ファイルI/Oの書込み中にエラーが発生しました。

ttMainDaemonDiedTrap

エラー

メイン・デーモンまたはサブ・デーモンが異常に終了しました。 このメッセージは、メイン・デーモンが停止したことがサブデーモンに通知されたときに、サブデーモンによって送信されます。 メイン・デーモンが終了したか、クラッシュしたことを示しています。 メイン・デーモンを再起動する必要があります。

ttMainDaemonExitingTrap

情報

メイン・デーモンまたはサブ・デーモンは通常どおり終了します。

ttMainDaemonReadyTrap

情報

メイン・デーモンが起動しました。

ttMsgLogOpenFailedTrap

エラー

メッセージ・ログを開くことができませんでした(ファイルに対する権限が不足している可能性があります)。 ファイルの場所および権限を確認してください。

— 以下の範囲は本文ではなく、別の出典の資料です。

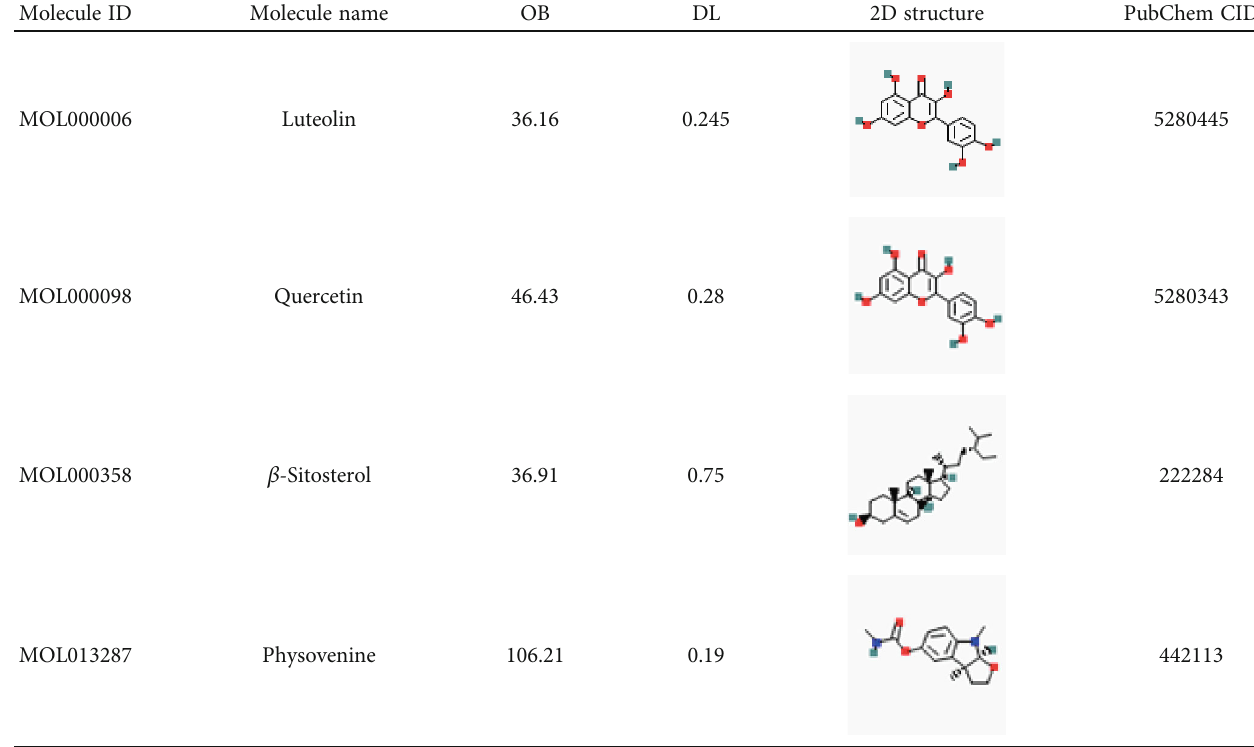
Table 2: Core pharmaceutical components of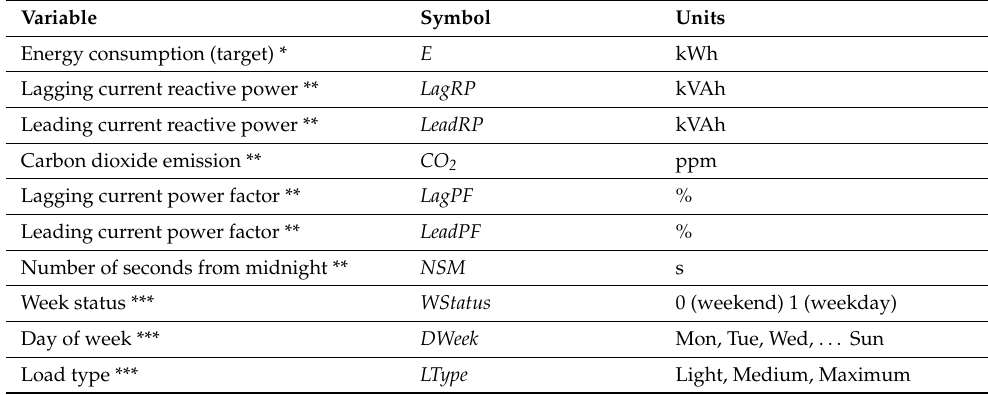
Table 3. Predictors of energy consumption in a steel plant (Sathishkumar et al. [24]). Variable Symbol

ttPartitionSpaceExhaustedTrap

エラー

データベース・メモリー・リージョン(永続または一時)を使い果たしました。 このメッセージは、データベース内の永続的または一時的な空き領域が使い果たされた場合に送信されます。 通常、このメッセージの前にttPartitionSpaceStateTrap警告メッセージが表示されます。 「Oracle TimesTen In-Memory Databaseリファレンス」PermWarnThresholdおよびTempWarnThresholdを参照してください。

ttPartitionSpaceStateTrap

警告

データベース・メモリー・リージョン(永続領域または一時領域)は、OKから低領域またはその逆方向に遷移します。 このメッセージは、データベースの永続メモリー・リージョンまたは一時メモリー・リージョンの空きリージョンがしきい値に達したか、しきい値を下回ると、送信されます。 このメッセージは、空き領域がデータベースへの最初の接続時にPermWarnThreholdまたはTempWarnThreshold属性で指定されたしきい値に達した場合にのみ送信されます。 「Oracle TimesTen In-Memory Databaseリファレンス」PermWarnThresholdおよびTempWarnThresholdを参照してください。

ttQueryThresholdWarnTrap

警告

SQL問合せがユーザー指定のしきい値を超えました。 問合せのテキストが、ユーザー・ログ・メッセージにあります。 問合せのトランザクションIDおよび文IDが、トラップとユーザー・ログ・メッセージの両方にあります。 トラップの発行後、問合せの実行は続行されます。

ttRepAgentClockSkewTrap

エラー

ピアが指定されたレプリケーションで、過度のクロック・スキューのため障害が発生しました。 アクティブ・スタンバイ・スキームのノード間のスキューが許容制限の250ミリ秒を超えています。

ttRepAgentDiedTrap

エラー

レプリケーション・エージェントが異常に終了しました。 このメッセージは、メインのTimesTenデーモンが、レプリケーション・エージェントが異常に終了したことを通知したときに送信されます。 これは通常、レプリケーション・エージェントが終了したかクラッシュしたことを意味します。

ttRepAgentExitingTrap

情報

レプリケーション・エージェントは通常どおりに終了します。

ttRepAgentStartingTrap

情報

レプリケーション・エージェントが起動しています。

ttRepAgentStateChange

情報

レプリケーション・エージェントの状態を示します。 レプリケーション・エージェントの状態は、ACTIVEFAILEDIDLERECOVERINGSTANDBYおよびUNKNOWNです。 TimesTenは、レプリケーション・エージェントの状態が変化したときにのみ、このトラップを送信します。

ttRepCatchupStartTrap

警告

障害後、TimesTenが、双方向レプリケーションが構成されているサブスクライバからマスターのリストアを開始したことを示します。

ttRepCatchupStopTrap

警告

TimesTenが、双方向レプリケーションが構成されているサブスクライバからマスター・データベースをリストアしたことを示します。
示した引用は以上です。